Each year I swear this  isn’t going to happen…as the days tick down I steel myself.   At this point my emotional armor is ostensibly secure and unyielding.  I am prepared for battle and I will emerge victorious.  Hallmark – you’re going down.

And I see the commercial where all these ‘moms’ (in quotes for I don’t really know if they are moms) look into the camera and implore their kids to ‘just’ – “just tell me you’re proud of me”, “just tell me I’m doing this right”, “just tell me you love me”, “just tell me I matter to you”…and I dissolve into a weeping fool.  My steely protection melts, my waterproof mascara fails miserably (note to cosmetic companies – I would be a good tester for your waterproof eye makeup) and as I gulp, I curse the fact that yet again they got me.  Dammit.

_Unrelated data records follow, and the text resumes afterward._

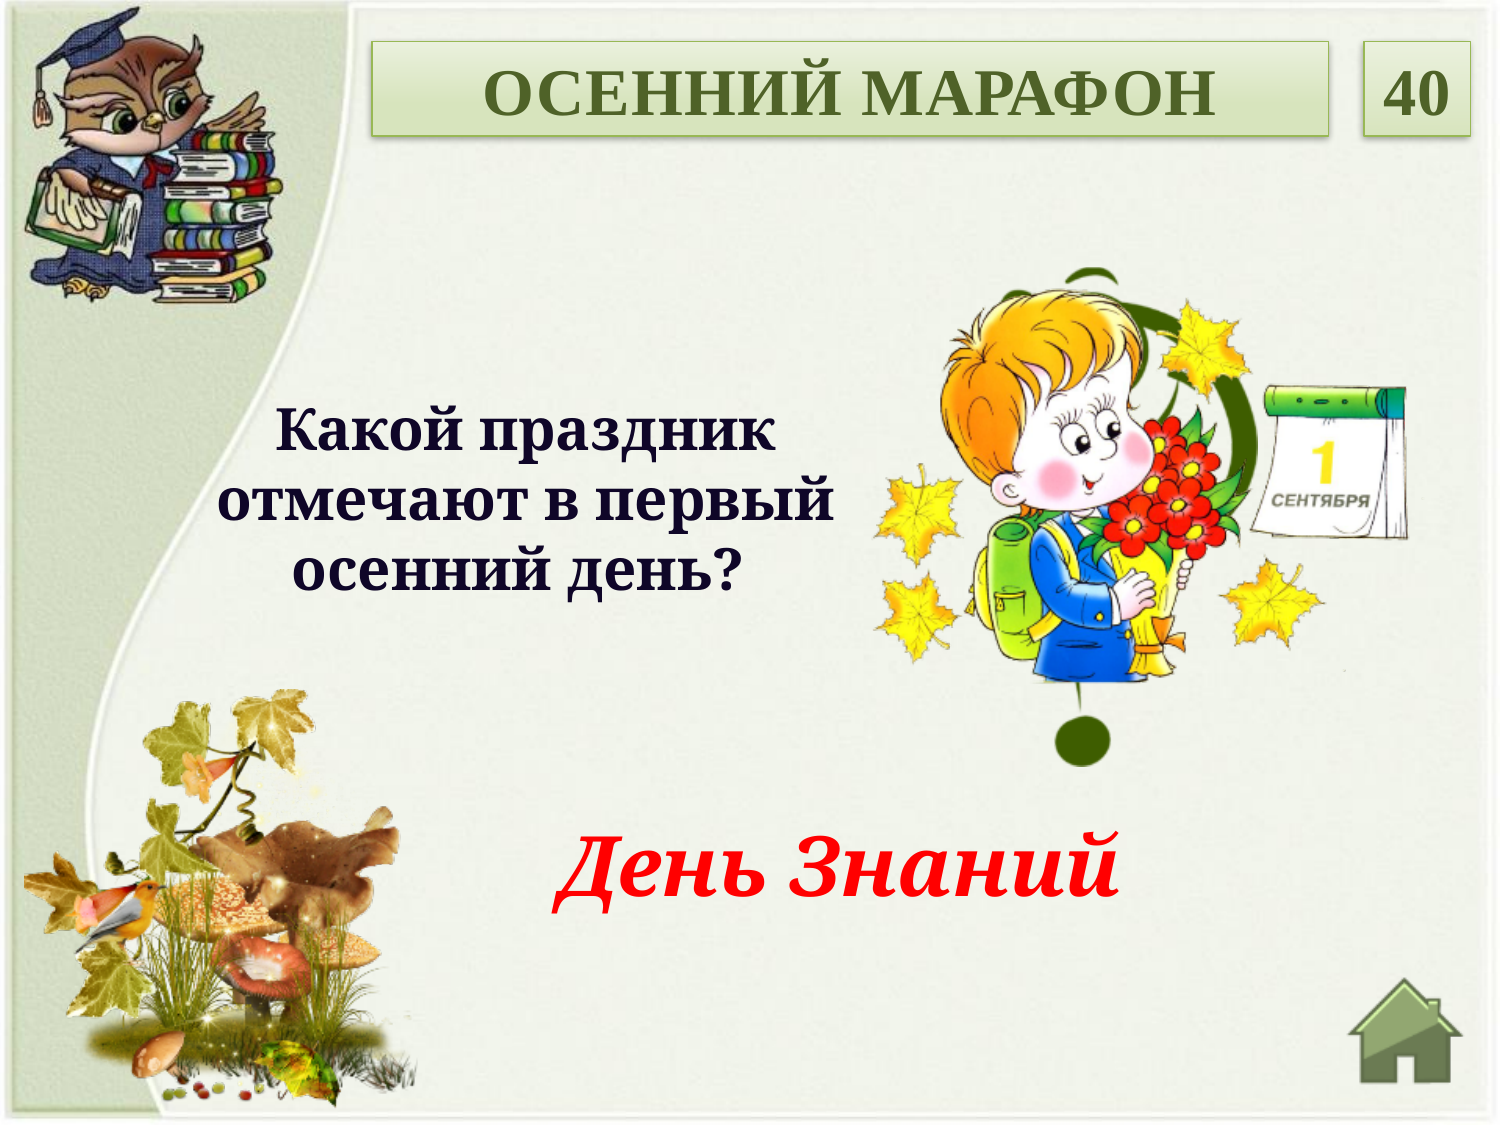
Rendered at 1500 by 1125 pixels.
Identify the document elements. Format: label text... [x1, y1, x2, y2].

picture [0, 0, 1500, 1125]
text_box ОСЕННИЙ МАРАФОН [371, 41, 1329, 137]
text_box 40 [1363, 41, 1471, 137]
text_box Какой праздник отмечают в первый осенний день? [200, 384, 845, 610]
text_box День Знаний [455, 805, 1231, 921]
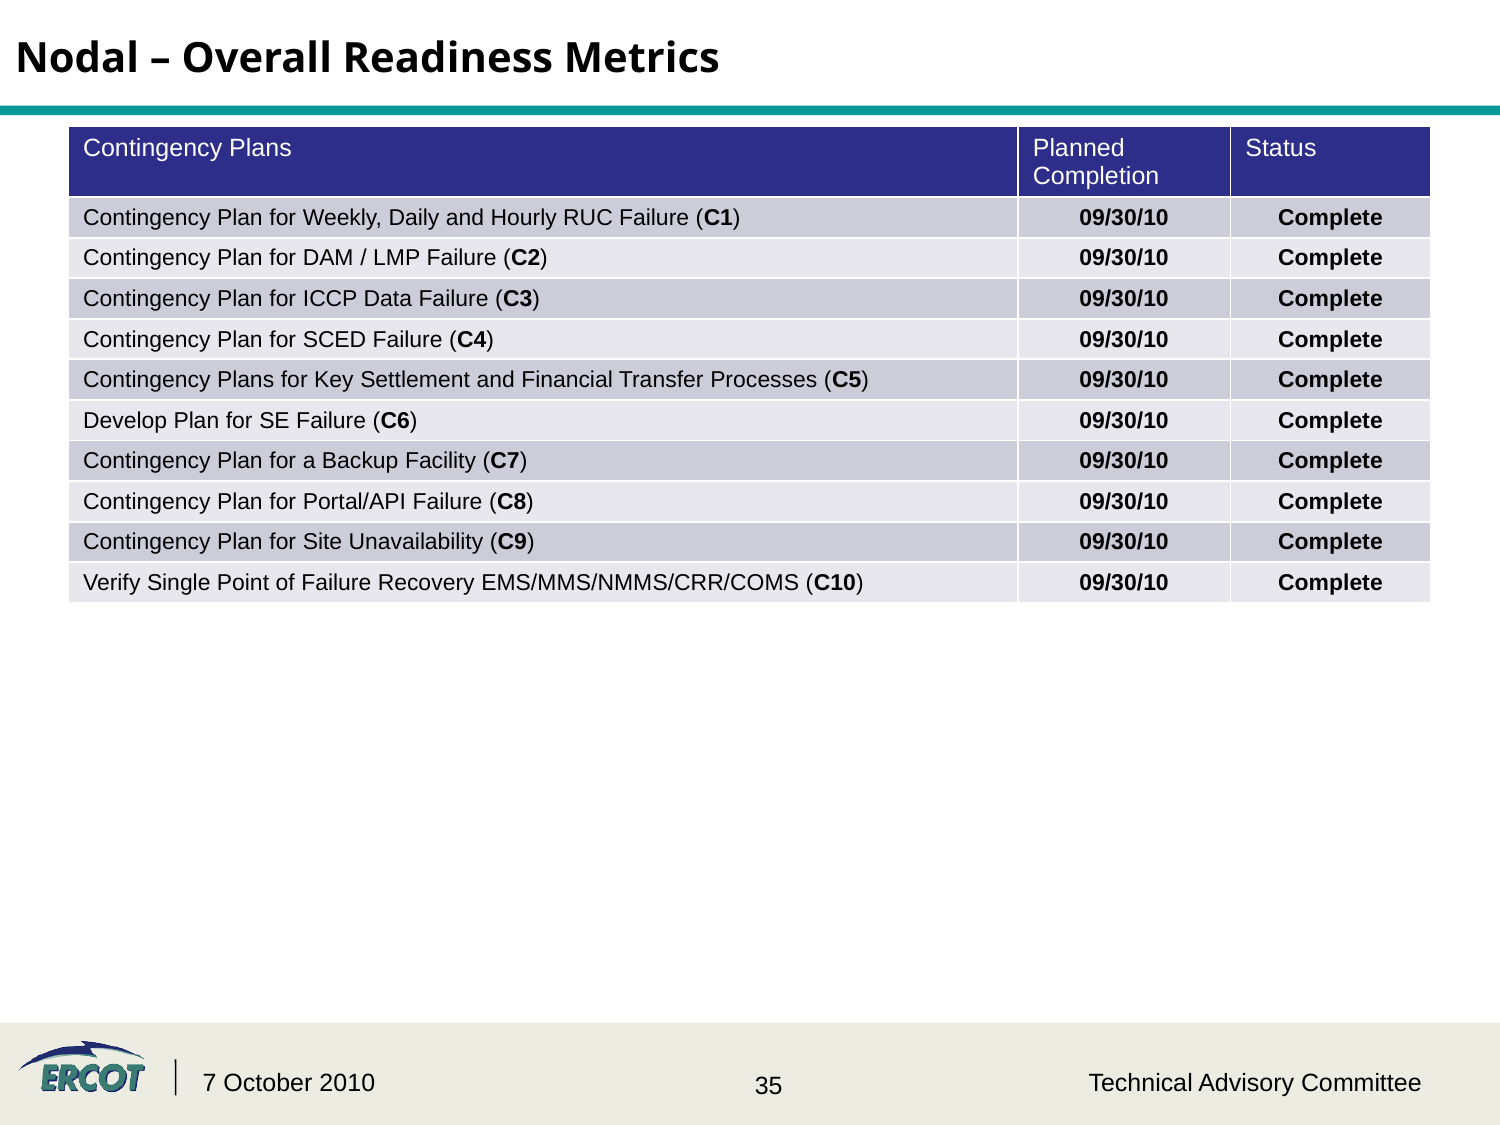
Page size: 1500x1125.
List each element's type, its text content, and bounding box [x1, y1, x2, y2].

table_cell 09/30/10 [1019, 320, 1230, 358]
table_header Status [1231, 127, 1430, 196]
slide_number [187, 1059, 538, 1125]
table_cell 09/30/10 [1019, 198, 1230, 237]
table_cell Verify Single Point of Failure Recovery EMS/MMS/NMMS/CRR/COMS (C10) [69, 563, 1017, 602]
text_box Nodal – Overall Readiness Metrics [0, 0, 1500, 113]
table_cell 09/30/10 [1019, 563, 1230, 602]
table_cell 09/30/10 [1019, 360, 1230, 399]
table_cell Complete [1231, 523, 1430, 561]
table_cell Contingency Plans for Key Settlement and Financial Transfer Processes (C5) [69, 360, 1017, 399]
table_cell 09/30/10 [1019, 401, 1230, 440]
table_cell Develop Plan for SE Failure (C6) [69, 401, 1017, 440]
table_cell Contingency Plan for a Backup Facility (C7) [69, 441, 1017, 480]
table_cell Complete [1231, 401, 1430, 440]
table_cell 09/30/10 [1019, 279, 1230, 318]
table_header Contingency Plans [69, 127, 1017, 196]
table_cell Complete [1231, 239, 1430, 277]
table_cell 09/30/10 [1019, 441, 1230, 480]
footer Technical Advisory Committee [1024, 1059, 1438, 1125]
table_cell Contingency Plan for Site Unavailability (C9) [69, 523, 1017, 561]
table_cell Contingency Plan for Weekly, Daily and Hourly RUC Failure (C1) [69, 198, 1017, 237]
table_cell Contingency Plan for DAM / LMP Failure (C2) [69, 239, 1017, 277]
table_cell Complete [1231, 563, 1430, 602]
table_cell Complete [1231, 482, 1430, 521]
table_cell Contingency Plan for ICCP Data Failure (C3) [69, 279, 1017, 318]
table_cell Complete [1231, 320, 1430, 358]
table_cell Complete [1231, 360, 1430, 399]
table_cell Contingency Plan for Portal/API Failure (C8) [69, 482, 1017, 521]
table_header Planned Completion [1019, 127, 1230, 196]
table_cell Contingency Plan for SCED Failure (C4) [69, 320, 1017, 358]
table_cell Complete [1231, 198, 1430, 237]
table_cell Complete [1231, 441, 1430, 480]
picture [10, 1031, 151, 1111]
table_cell 09/30/10 [1019, 239, 1230, 277]
table_cell Complete [1231, 279, 1430, 318]
table_cell 09/30/10 [1019, 523, 1230, 561]
table_cell 09/30/10 [1019, 482, 1230, 521]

I’m great in a crisis – if you need someone stoic, calm and focused, call me.  Give me a love story, a happy ending – no matter how predictable, expressions of affection and/or appreciation and I’m an embarrassment.  Although I realize this dates me,  I cried during the last five minutes of “The Trouble With Angels” when Hayley Mills decided to become a nun.  Let’s not even talk about “The Parent Trap”, “Dumbo”…

The Trouble with Angels (film)

The Trouble with Angels (film) (Photo credit: Wikipedia)

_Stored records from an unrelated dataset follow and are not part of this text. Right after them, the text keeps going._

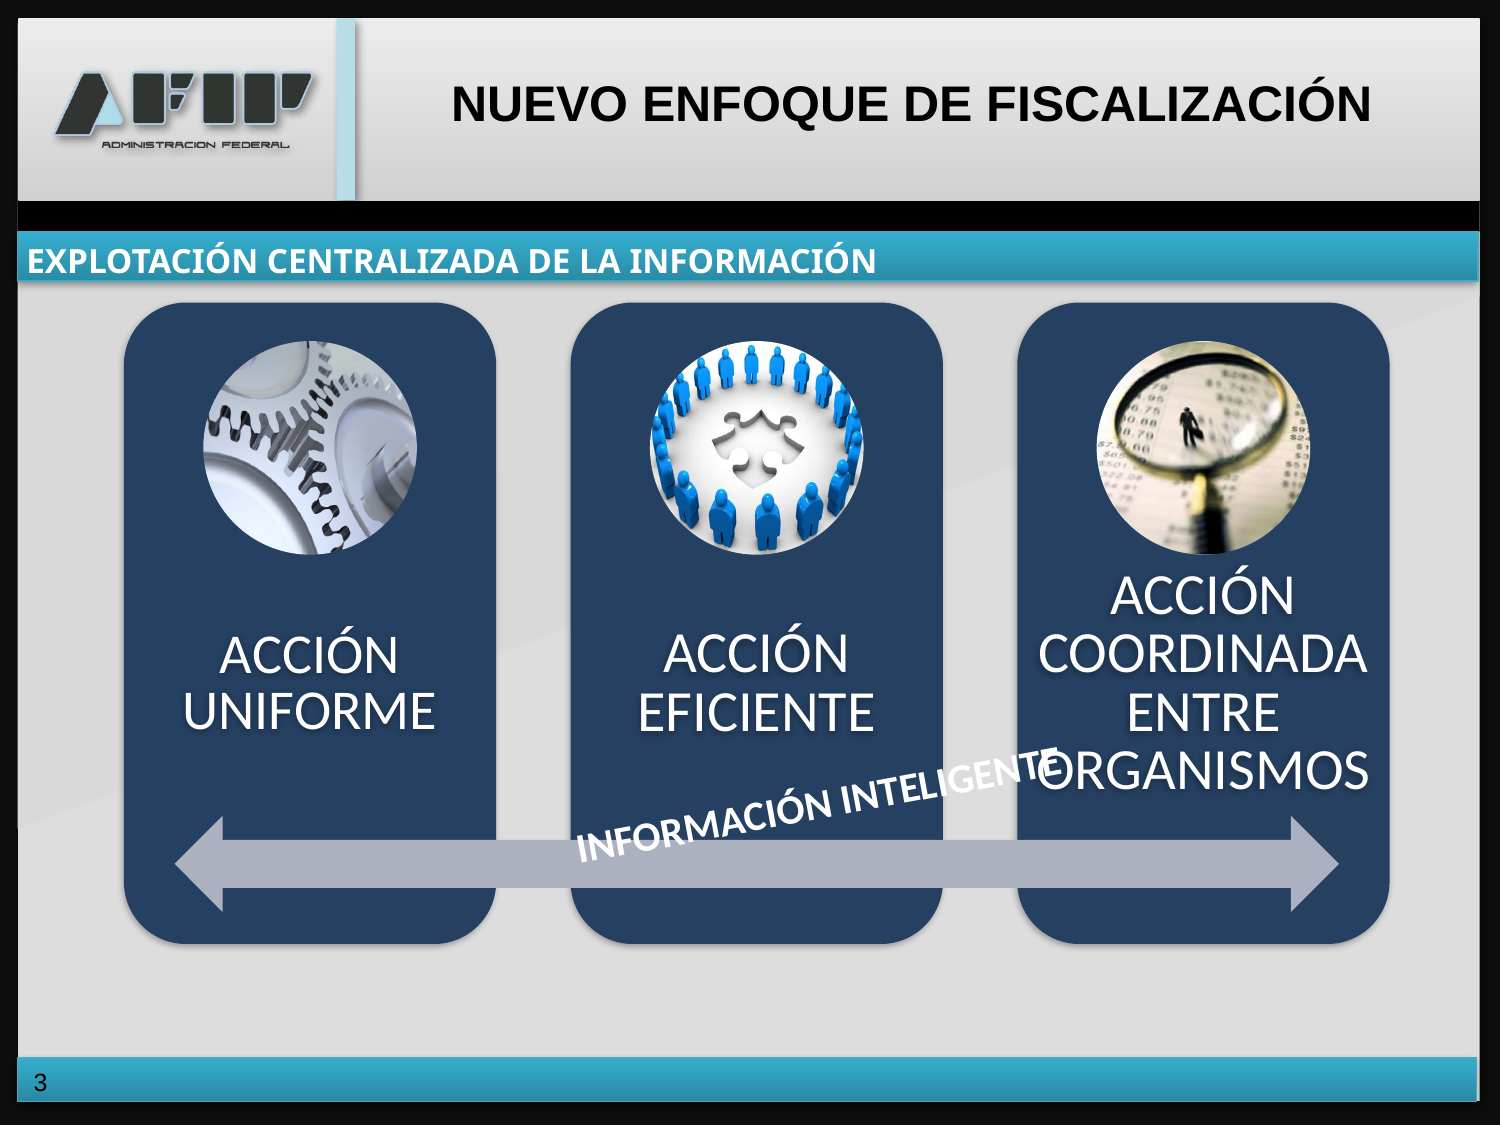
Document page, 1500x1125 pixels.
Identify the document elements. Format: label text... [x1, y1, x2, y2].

slide_number 3 [18, 1061, 369, 1122]
text_box EXPLOTACIÓN CENTRALIZADA DE LA INFORMACIÓN [11, 236, 1424, 289]
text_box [123, 302, 1390, 945]
picture [53, 71, 313, 148]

There are other commercials airing here that press my emotional buttons too,  but Hallmark represents all of those advertisers that are thriving by making saps like me cry.  Shame on you.  I’m a mom – I don’t think you’re supposed to reduce me to tears and have me feel stupid for doing so simultaneously.  I don’t begrudge any holiday – prepackaged or otherwise – which encourages people to acknowledge their love for one another.  I’ve really been blessed with the relationships I have with my sons – and we have always been generously affectionate and articulate about our feelings for each other.  I’m completely crazy about them,  proud of the men they are, enthralled by their stories and thankful that they still want to share them with me.  I love the women they have chosen to share their journeys and relish the time I have with them too.

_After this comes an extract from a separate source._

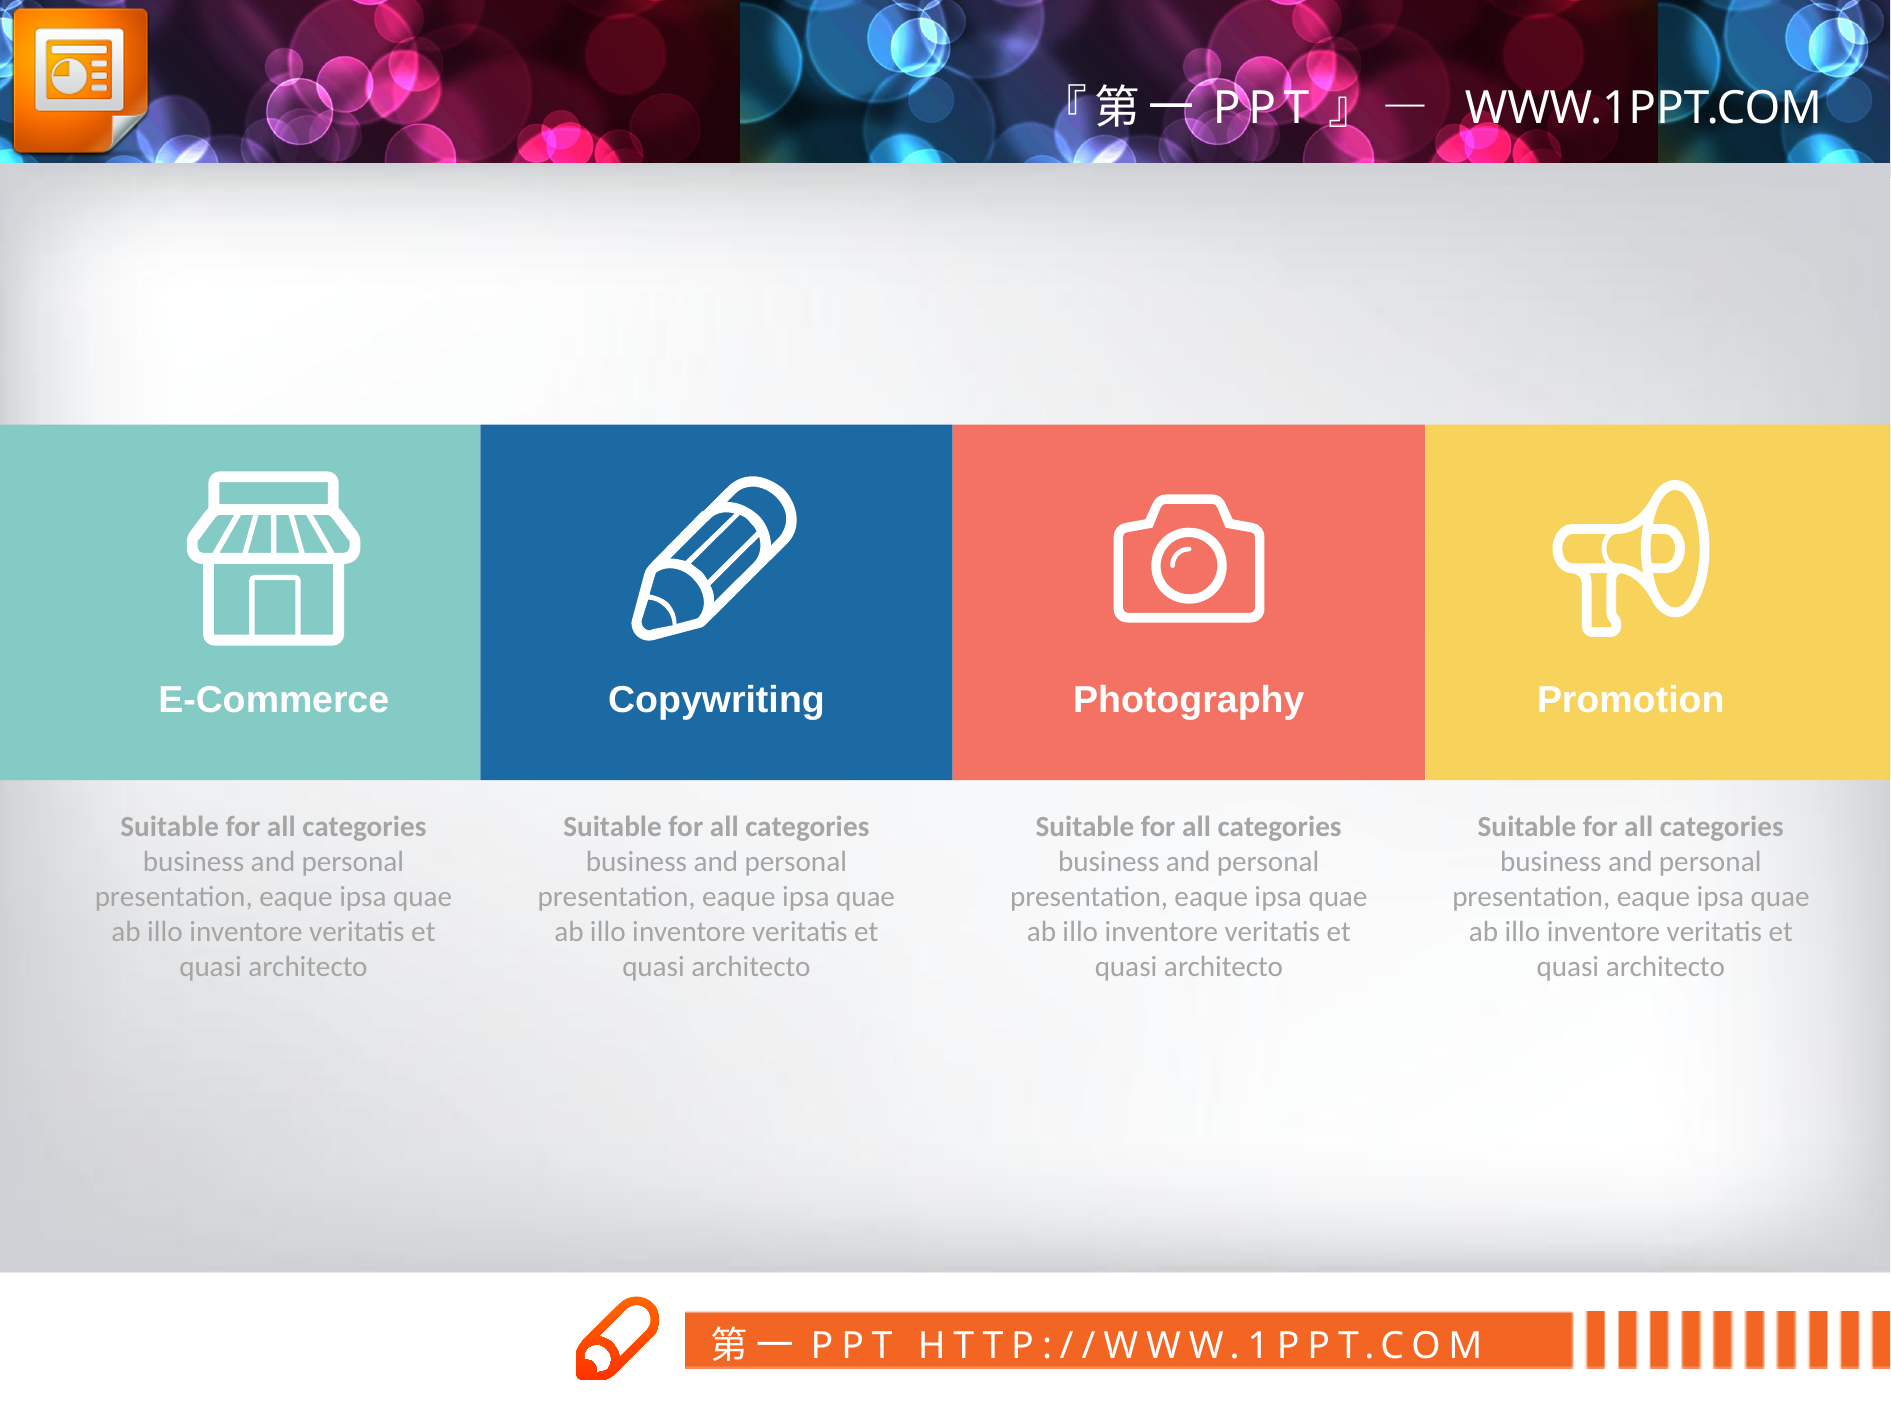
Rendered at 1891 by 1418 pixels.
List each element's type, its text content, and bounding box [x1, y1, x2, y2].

And if I’m going to cry thinking about Mother’s Day, that’s what I’d like to cry about.  This indescribable love that grabs me by the throat, the sensory memories I have of my babies after bath time, their giggles before their voices changed and their dirty jokes after their voices changed, their delight when they eclipsed me in height,  little hands hugging my neck, singing to them at night and sloppy kisses that would leave my cheeks smudged and wet…

There are thousands upon thousands of moments in a lifetime that I would rather cry over and a Hallmark commercial isn’t one of them.  Yet I have not figured out a way to steel myself from the trite advertisements for love, which in and of themselves somehow minimize what is in my heart.  So until we get past Sunday, I think I’ll leave the tv off, avoid the card store and just look forward to seeing the kids over the weekend.